Ann Arbor and the few other communities that I know of where 100 
percent is dedicated to the cable programming, I believe they are the 
minority, although I do know that in talking with Ms. Praisner this 
afternoon, that community also dedicates 100 percent----
    Mr. Upton. Really?
    Mr. Haasch. [continuing] for their--yes.
    Mr. Upton. Well, would you say that you would prefer--do you think 
there would be general support that all of the monies of--that 
municipalities receive are dedicated to the PEG channels? Is that a 
good thing or a bad thing----
    Mr. Haasch. I know----
    Mr. Upton. [continuing] or percentage-wise, or where do you think 
it ought to be?
    Mr. Haasch. From the PEG community, certainly, although I had this 
conversation----
    Mr. Upton. What do you think is a reasonable request?
    Mr. Haasch. The concern is dictating to local government how they 
use that revenue. Revenue, although philosophically and conceptionally, 
I think a strong argument can be made that you are reinvesting in the 
system because you are creating local content, and I believe that is 
the hook of any discussion on that train.
    Mr. Upton. And I know that she is gone, but what do you think the 
cities would say, what level might they be able to support, would you 
guess, since you talked a little bit about her?
    Mr. Haasch. I hesitate to speculate, but in the even splits. If you 
are going to----
    Mr. Upton. 50? So you would say that 2.5 percent----
    Mr. Haasch. If you are going----
    Mr. Upton. [continuing] at least as a minimum----
    Mr. Haasch. [continuing] if you are going to----
    Mr. Upton. [continuing] to have to go to the PEG channels.
    Mr. Haasch. If you want to pursue that discussion with local 
government, I would suggest starting in that area. I--there would be a 
mixed bag of support.
    Mr. Upton. Okay. Well, it is 4:20. Mr. Clark and I are late for our 
4:10 plane, so we will how he does. It might not be a lot of people 
flying to North Dakota today. I am not sure. But I want to--we 
appreciate all your testimony.
    Mr. Bass.
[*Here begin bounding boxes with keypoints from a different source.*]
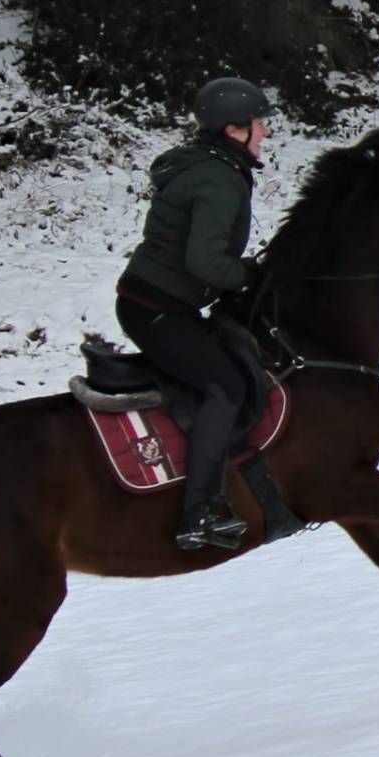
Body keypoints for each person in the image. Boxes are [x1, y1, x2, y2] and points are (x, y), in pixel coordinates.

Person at [116, 76, 272, 549]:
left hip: (160, 301)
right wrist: (249, 275)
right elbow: (204, 262)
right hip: (156, 310)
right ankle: (198, 513)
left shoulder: (213, 166)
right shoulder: (219, 180)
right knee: (223, 386)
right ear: (234, 130)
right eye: (260, 125)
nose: (265, 133)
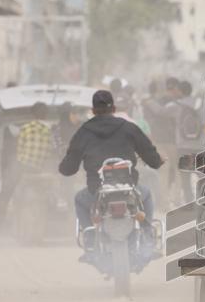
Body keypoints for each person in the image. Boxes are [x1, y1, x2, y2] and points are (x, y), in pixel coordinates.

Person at [58, 90, 164, 236]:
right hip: (129, 187)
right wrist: (158, 161)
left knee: (79, 199)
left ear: (93, 110)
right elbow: (151, 156)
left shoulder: (84, 131)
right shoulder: (129, 128)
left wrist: (63, 166)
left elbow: (68, 168)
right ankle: (147, 236)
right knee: (146, 194)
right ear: (113, 109)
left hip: (96, 190)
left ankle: (90, 240)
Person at [0, 102, 54, 228]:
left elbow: (19, 150)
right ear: (46, 115)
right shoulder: (48, 131)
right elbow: (48, 152)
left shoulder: (26, 128)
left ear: (33, 114)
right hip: (38, 169)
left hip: (23, 167)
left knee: (5, 195)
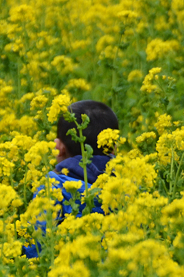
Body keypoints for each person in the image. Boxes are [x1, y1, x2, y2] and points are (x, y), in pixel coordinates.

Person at [21, 100, 119, 258]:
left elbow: (37, 243)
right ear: (114, 147)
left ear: (58, 148)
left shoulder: (52, 187)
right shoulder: (127, 183)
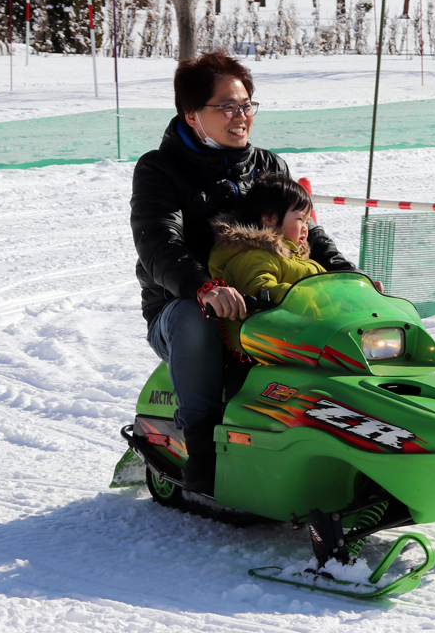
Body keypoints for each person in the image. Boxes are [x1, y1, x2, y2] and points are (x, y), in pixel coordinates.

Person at [130, 50, 358, 494]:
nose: (242, 116)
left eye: (247, 104)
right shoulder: (160, 169)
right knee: (196, 318)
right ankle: (202, 449)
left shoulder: (268, 165)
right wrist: (204, 287)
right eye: (228, 107)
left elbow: (306, 227)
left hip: (268, 304)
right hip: (182, 310)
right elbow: (159, 243)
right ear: (192, 114)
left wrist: (347, 275)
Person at [208, 174, 325, 357]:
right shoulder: (253, 255)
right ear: (270, 218)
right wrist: (296, 296)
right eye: (300, 219)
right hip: (259, 349)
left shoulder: (302, 260)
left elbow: (328, 287)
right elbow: (257, 287)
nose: (305, 228)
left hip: (298, 340)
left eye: (308, 222)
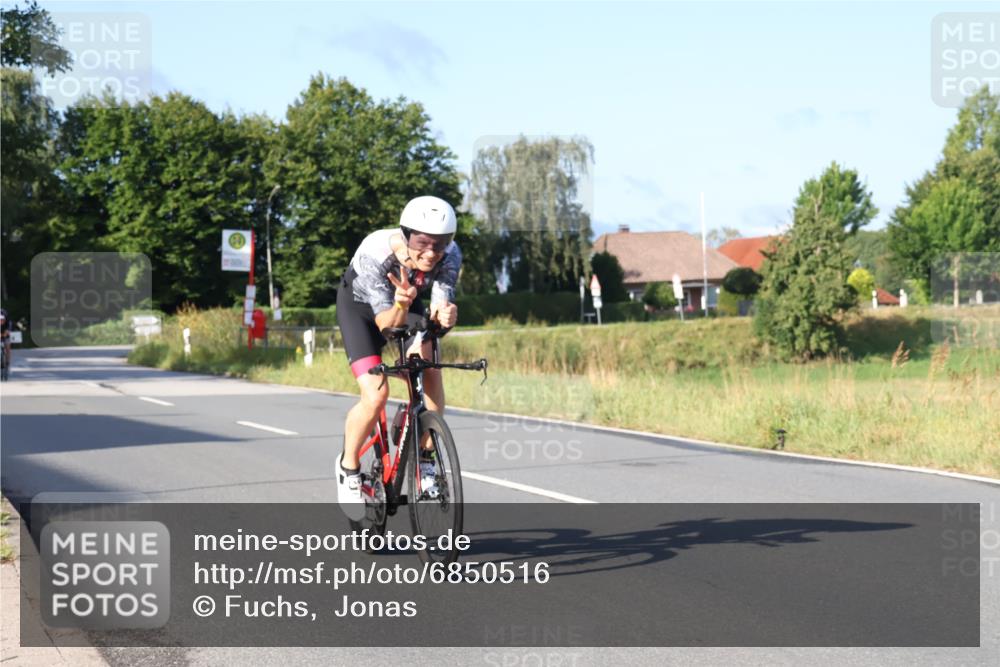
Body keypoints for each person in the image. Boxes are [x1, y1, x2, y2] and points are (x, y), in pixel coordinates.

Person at [335, 196, 461, 519]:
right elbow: (386, 325)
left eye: (441, 244)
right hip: (362, 310)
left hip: (408, 304)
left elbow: (436, 310)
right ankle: (348, 468)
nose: (432, 253)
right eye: (423, 243)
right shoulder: (376, 254)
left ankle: (427, 460)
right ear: (407, 235)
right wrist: (402, 305)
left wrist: (444, 319)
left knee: (429, 369)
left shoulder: (451, 256)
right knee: (376, 393)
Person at [0, 308, 11, 376]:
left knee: (7, 347)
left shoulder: (5, 315)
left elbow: (9, 326)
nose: (1, 321)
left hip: (5, 332)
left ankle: (7, 362)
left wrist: (7, 332)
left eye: (2, 320)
Can I ask one more question, Mr. Chairman?
    Mr. Upton. Yes. Mr. Bass.
    Mr. Bass. And if it is not relevant to this panel, just don't 
answer it, but I am curious to know if anybody has any perspective on 
the one--for video, on the one--on the Federal franchise versus 50 
franchises or State-wide franchise issues. Does anybody--the bill has a 
single franchise provision for video. Is there concern about that or 
are there alternatives? If nobody wants to respond to it, you can 
leave.
    Mr. Wilson. From the rural companies point of view, that is a real 
issue for us.
    Mr. Bass. Okay.
    Mr. Kimmelman. I would just say, Mr. Bass, that we are agnostic. 
The communities, we think, have done a good job in a number of areas, 
but we also see there is not enough competition for video. We need to 
speed something up. So whether you create a scheme whereby it would be 
up to the States or you do it federally, what is important to us is 
there needs to be substantial local input in meeting community needs, 
whether it is Federalized or whether you delegate it back. But, we do 
believe it is critical that you look to speeding up competition for 
video.
    Mr. Haasch. I would reiterate Mr. Kimmelman's point about community 
needs, and from the Alliance's viewpoint, as long as PEG access and the 
development and funding and support for local content, Federal versus 
State model, from the Alliance's standpoint, is neutral.
    Mr. Bass. Thank you, Mr. Chairman.
    Mr. Upton. Thank you all for being here. Hearing is adjourned.
    [Whereupon, at 4:22 p.m., the subcommittee was adjourned.]